昭和十四年、中学生の頃、賢治の作品と出会った分銅惇作は、賢治の法華経との出会いに関して次のように述べている。
島地大等が『漢和対照・妙法蓮華経』を編さんいたしました。この本は、一番最初に聖徳太子を賛えるはしがきがありまして、最後のほうに「法華大意」という注解を編集者が書いております。その中に、仏教の中で一番大事なこととして島地大等は「色心実相」という言葉をあげまして、それについて注を付けております。「然るに所謂実相(実在)の内容如何の問題に関して二箇の重要なる教義あり。一は円融三諦にして、二は一念三千の思想即ち是なり。是共に天台教学の中枢教義を為すものなり」と書いてあります。この本は大正三年の八月に刊行されたものですが、賢治は偶然にこの本を父親の本棚の中に見付けたのであります。(『宮沢賢治の文学と法華経』一九九三年水書房 二七一頁)
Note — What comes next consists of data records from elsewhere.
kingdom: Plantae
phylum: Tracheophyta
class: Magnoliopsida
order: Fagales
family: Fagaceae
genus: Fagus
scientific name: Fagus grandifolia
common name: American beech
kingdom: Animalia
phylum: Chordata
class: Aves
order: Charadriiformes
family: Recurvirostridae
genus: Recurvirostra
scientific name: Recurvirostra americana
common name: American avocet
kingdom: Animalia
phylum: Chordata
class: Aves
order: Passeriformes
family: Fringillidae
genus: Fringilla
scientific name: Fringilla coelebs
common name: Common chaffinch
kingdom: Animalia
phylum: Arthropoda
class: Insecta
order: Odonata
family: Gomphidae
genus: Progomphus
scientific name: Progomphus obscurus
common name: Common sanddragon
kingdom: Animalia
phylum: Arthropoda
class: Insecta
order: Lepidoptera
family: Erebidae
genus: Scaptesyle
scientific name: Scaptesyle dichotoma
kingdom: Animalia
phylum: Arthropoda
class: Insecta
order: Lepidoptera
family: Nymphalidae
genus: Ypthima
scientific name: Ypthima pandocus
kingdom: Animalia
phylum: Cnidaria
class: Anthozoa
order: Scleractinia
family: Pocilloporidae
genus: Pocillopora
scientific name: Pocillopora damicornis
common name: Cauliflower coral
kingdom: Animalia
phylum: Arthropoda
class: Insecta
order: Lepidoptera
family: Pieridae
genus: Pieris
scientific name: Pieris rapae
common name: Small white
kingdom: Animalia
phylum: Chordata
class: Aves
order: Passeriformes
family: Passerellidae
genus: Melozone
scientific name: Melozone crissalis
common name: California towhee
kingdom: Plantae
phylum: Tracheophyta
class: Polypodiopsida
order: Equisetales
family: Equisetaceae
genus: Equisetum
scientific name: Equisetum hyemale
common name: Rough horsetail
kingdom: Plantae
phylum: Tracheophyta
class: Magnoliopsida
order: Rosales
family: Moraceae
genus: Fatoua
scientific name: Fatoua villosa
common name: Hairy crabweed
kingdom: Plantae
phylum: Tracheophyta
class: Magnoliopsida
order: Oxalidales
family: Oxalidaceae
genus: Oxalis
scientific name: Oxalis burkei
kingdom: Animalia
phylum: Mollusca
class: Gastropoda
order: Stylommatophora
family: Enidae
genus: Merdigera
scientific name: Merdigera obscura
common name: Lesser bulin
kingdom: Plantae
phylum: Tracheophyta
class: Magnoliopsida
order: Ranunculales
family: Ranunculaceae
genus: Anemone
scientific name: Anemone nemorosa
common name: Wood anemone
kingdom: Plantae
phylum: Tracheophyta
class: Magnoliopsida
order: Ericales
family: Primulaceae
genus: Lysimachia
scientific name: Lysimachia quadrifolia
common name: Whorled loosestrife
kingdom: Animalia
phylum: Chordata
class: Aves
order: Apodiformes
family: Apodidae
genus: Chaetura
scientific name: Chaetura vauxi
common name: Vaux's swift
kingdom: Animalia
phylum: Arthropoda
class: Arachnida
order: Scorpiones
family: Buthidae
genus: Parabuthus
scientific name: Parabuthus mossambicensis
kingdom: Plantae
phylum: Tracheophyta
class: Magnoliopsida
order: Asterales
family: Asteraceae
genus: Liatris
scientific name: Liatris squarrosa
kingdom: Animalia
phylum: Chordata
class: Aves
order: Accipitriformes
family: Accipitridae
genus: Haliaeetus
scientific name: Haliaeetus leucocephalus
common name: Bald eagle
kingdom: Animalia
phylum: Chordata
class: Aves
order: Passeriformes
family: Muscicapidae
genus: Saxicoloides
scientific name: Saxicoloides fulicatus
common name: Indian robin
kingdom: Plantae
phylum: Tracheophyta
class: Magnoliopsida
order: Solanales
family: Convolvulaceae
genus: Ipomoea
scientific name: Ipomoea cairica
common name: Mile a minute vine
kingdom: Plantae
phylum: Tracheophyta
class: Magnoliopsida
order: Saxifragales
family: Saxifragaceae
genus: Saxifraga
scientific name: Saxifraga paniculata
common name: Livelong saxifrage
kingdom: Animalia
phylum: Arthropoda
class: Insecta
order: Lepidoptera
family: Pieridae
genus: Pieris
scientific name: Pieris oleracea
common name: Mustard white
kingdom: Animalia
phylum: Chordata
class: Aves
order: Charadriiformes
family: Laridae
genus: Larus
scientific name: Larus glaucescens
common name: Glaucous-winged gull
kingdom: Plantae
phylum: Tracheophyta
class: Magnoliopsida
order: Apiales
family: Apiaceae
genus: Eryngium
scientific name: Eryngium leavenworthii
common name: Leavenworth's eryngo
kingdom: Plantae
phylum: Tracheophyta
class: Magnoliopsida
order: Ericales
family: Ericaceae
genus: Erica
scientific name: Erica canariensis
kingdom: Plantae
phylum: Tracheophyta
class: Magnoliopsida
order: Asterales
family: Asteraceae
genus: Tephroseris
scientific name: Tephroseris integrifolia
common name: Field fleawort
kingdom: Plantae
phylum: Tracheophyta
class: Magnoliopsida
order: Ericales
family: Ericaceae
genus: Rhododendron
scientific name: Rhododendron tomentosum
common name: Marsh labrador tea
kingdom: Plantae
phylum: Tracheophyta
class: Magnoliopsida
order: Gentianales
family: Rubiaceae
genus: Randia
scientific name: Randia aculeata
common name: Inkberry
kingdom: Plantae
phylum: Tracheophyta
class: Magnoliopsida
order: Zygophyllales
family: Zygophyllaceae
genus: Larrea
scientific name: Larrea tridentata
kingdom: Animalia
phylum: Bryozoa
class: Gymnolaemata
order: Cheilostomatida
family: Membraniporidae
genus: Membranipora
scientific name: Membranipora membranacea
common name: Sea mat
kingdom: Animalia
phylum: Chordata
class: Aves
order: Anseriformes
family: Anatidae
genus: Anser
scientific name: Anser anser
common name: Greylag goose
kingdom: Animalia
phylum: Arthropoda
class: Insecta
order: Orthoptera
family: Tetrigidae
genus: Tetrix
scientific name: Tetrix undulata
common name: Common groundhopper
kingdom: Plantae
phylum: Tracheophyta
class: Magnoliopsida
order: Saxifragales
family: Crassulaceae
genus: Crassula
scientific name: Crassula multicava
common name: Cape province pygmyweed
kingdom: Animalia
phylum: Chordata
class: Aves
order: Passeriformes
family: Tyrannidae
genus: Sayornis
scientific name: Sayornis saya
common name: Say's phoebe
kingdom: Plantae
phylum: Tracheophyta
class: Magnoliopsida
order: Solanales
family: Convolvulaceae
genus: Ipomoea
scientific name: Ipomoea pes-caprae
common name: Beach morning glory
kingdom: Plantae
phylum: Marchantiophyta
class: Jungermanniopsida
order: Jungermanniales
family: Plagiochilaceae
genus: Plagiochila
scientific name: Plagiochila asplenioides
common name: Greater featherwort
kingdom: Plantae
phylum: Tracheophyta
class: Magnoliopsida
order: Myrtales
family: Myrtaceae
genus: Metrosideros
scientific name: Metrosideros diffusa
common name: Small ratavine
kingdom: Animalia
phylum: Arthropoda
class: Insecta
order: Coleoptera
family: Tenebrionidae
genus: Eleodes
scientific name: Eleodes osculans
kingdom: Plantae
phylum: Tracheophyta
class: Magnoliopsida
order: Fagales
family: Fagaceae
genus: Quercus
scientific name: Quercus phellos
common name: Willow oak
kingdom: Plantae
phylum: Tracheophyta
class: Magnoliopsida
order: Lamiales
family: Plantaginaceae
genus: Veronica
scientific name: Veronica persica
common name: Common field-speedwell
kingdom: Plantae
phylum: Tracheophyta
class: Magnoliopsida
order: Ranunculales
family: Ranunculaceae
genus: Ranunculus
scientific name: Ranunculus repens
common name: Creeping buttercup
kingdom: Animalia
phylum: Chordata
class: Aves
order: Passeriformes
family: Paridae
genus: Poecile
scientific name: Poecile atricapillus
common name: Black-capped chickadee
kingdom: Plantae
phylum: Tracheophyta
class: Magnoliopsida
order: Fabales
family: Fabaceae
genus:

賢治は「みんな夢」という言葉ですべては単に夢幻であるという虚無的な世界観を表現したのではなく、円融三諦と一念三千で示された世界の実相を表現したと思われる。「みんな自分の中の現象」とは一念三千であり、一切の出来事は「夢」であり「誠」であり「妙法蓮華経」であるとは、「空」「仮」「中」の三諦を意味するからである。これは後に日蓮聖人遺文を学んだことと決して矛盾しない。このことから、このような法華経の真理を表現した童話は「すきとほつたほんたうのたべもの」(『童話集 注文の多い料理店』「序」 文8 一六頁)であるという賢治の言葉が生まれたのではなかろうか。
次の言葉にも注目したい。
すべてのものは悪にあらず。善にもあらず。われはなし。われはなし。われはなし。われはなし。われはなし。すべてはわれにして、われと云はるゝものにしてわれにあらず総ておのおのなり。(文9 二一四頁)
この書簡に表現されているものは、彼が理解し、信じた、仏教の基本的教理である無我、そして、一念三千の教えである。「われはなし」という思念からは人間中心、自我中心の私小説は生まれないだろう。人間と動植物が交流する物語が生まれたのである。また、「悪にあらず。善にもあらず」という思想から、この童話集に収められている他の童話、例えば、「烏の北斗七星」や「水仙月の四日」のような、武田鉄矢の言う「童話と読んで安心してい」(前掲『小説 賢治売り』二七八頁)られない物語が生まれたとしか考えられない。すでに賢治自身、「わけのわからないところもあるでせうが、そんなところは、わたくしにもまた、わけがわからないのです。」(前掲 童話集「序」文8 一六頁 )と述べているところであるが、このことばがすでに、じつは、この童話が仏教・法華経の真理をそのままに表現し、人間の思惟を超えたものであることを語っていると思われる。賢治童話は仏教・法華経の真理を表現したものとして、これからの世界の人々に読まれるべきものではなかろうか。
※本稿は平成十四年十月二十五日に身延山大学で開催された第五十五回日蓮宗教学研究発表大会で発表した原稿に加筆したものである。